Ma in fondo il contenuto non è così importante, o meglio, il contenuto è sensibile, è quel sensibile che è subito idea, che hai incontrato e immediatamente come una termica improvvisa ti ha avvitato al cielo.
Mario Airò
MARIO AIRO' - THE WHITE BAT
OPENING ON SATURDAY OCTOBER 5 AT 6 PM
ON VIEW FROM OCTOBER 5 TO DECEMBER 7 , 2019
The exhibition title alludes to a book in which the author, aided by elderly and younger dongba (leaders of rituals, shamans), has attempted to translate a religious manuscript from the Nakhi tradition, written in the last pictographic language to have survived into our time. It is truly fascinating to read: the story summons up powerful images, and the mythical figures that people it are a far cry from those of European culture, embodying spiritual and existential impulses that emerged from a context completely unlike our own Mediterranean soup, in a land at the foot of the towering Himalayas.

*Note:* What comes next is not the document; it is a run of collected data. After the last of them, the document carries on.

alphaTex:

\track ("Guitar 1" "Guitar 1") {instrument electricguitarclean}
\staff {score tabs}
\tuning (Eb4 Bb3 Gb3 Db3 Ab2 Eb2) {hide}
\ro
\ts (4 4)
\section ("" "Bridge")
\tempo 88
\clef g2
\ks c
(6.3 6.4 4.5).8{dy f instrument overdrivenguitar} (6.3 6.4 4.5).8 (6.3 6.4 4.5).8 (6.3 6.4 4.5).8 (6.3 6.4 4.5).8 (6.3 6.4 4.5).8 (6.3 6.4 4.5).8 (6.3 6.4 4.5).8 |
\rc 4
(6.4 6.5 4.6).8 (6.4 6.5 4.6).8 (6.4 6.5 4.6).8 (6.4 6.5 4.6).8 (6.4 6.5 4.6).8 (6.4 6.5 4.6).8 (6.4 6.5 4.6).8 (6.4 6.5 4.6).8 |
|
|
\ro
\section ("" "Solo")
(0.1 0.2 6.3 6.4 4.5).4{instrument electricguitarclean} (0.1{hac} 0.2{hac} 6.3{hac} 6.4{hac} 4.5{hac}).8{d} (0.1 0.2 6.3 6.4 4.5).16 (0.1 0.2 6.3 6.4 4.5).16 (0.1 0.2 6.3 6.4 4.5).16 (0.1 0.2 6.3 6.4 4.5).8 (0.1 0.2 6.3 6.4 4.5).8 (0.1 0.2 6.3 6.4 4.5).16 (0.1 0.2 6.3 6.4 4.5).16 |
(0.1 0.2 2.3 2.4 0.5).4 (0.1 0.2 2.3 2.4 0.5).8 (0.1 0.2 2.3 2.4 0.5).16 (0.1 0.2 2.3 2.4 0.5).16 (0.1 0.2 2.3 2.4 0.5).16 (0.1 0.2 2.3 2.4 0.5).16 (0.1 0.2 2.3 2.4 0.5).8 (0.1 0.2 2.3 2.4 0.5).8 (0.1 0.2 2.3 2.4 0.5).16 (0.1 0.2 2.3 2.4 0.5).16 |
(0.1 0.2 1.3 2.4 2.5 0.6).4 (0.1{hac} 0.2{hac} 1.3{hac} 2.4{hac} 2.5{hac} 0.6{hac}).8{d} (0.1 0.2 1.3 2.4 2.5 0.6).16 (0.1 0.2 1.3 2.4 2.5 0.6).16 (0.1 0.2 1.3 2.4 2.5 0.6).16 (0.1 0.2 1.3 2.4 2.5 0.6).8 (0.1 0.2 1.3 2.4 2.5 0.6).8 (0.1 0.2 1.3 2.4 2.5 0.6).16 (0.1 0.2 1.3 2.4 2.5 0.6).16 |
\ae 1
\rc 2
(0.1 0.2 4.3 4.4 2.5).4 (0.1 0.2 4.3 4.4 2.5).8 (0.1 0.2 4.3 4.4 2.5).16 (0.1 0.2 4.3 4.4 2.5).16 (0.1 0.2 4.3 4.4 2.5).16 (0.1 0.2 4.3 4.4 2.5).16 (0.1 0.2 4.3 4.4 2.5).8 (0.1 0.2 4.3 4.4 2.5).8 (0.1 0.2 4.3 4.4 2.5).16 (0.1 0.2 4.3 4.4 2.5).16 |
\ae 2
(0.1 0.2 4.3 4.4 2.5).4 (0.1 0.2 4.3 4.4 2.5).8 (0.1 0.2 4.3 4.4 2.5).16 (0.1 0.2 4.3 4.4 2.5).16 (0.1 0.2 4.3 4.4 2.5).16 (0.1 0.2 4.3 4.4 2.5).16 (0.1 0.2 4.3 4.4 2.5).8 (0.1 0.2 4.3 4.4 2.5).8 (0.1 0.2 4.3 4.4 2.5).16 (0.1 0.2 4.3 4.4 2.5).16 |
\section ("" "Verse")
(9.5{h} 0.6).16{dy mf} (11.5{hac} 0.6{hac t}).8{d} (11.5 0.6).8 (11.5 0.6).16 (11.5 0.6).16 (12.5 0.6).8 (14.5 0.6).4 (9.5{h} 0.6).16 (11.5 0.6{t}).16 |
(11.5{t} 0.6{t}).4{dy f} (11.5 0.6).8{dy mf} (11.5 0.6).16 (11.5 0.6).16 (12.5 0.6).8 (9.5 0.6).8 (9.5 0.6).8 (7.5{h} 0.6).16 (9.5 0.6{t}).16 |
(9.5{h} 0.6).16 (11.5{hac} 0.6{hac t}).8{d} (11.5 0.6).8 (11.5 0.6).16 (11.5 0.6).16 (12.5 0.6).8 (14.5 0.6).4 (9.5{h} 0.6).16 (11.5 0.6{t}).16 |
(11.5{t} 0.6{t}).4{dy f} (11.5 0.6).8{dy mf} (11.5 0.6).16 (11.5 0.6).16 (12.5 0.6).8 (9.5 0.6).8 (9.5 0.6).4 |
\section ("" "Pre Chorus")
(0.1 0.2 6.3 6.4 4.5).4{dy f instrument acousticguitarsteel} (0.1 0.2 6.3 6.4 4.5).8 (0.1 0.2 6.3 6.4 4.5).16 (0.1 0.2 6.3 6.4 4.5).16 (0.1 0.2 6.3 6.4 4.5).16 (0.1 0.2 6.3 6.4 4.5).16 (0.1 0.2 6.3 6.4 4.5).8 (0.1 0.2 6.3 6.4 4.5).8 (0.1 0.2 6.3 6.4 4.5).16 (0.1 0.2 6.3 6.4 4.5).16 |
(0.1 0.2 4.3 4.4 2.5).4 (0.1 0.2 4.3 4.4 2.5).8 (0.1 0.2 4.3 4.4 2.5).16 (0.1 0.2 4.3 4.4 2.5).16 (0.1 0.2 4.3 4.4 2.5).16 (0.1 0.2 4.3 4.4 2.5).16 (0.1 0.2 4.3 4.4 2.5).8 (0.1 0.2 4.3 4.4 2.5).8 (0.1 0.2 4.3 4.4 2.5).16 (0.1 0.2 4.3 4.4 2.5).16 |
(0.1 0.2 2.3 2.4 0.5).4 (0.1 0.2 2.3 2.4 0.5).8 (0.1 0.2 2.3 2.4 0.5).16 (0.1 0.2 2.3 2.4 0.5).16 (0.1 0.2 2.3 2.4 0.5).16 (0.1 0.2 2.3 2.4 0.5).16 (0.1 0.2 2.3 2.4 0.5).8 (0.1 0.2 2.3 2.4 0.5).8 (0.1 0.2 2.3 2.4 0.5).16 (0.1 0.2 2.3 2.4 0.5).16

I am sorry to say that the works on view do not draw on this rich universe of symbols, nor do they try to illustrate it; they merely dream of a similar harmony, which they try to bring into tune with the surrounding space and with our culture, which doesn’t seem to have entered a decline so much as a spiraling plunge.
The guiding images that led me to what you will see in the exhibition were, aside from the Nakhi pictograms, those of a documentary showing Mount Kailash―one of the most extraordinary sights I have ever encountered, the kind that makes one fully grasp the apotropaic power that images hold for our species (it is no coincidence that three great religions consider it to be the meeting point of energies that flow between earth and sky, human and divine). And, too, the absorption spectra of the chemical elements, especially the intervals between their frequencies, which are true harmonies of light.
What else? I probably ought to leave it at that: from here on in, we are entering another realm, one where only images and forms can speak to each other.
And we must follow them and watch how they move, how they interconnect, call out to each other over and over, along lines of affinity and empathy; observe how they chew over and chew up the mother tongue, the language that will give them semblance form meaning and symbolic status, which will give them an guise and grant the incredible power of resonance that will reverberate to make our drained synapses dance.
Luckily, these works remain elusive, proudly and disdainfully hermetic, impatient with all nagging requests for explanation.
But in the end the content doesn’t really matter, or rather, is sensory, the kind of sensory impression that immediately becomes an idea: no sooner encountered than it lifts you, like a sudden thermal, in a spiral to the sky.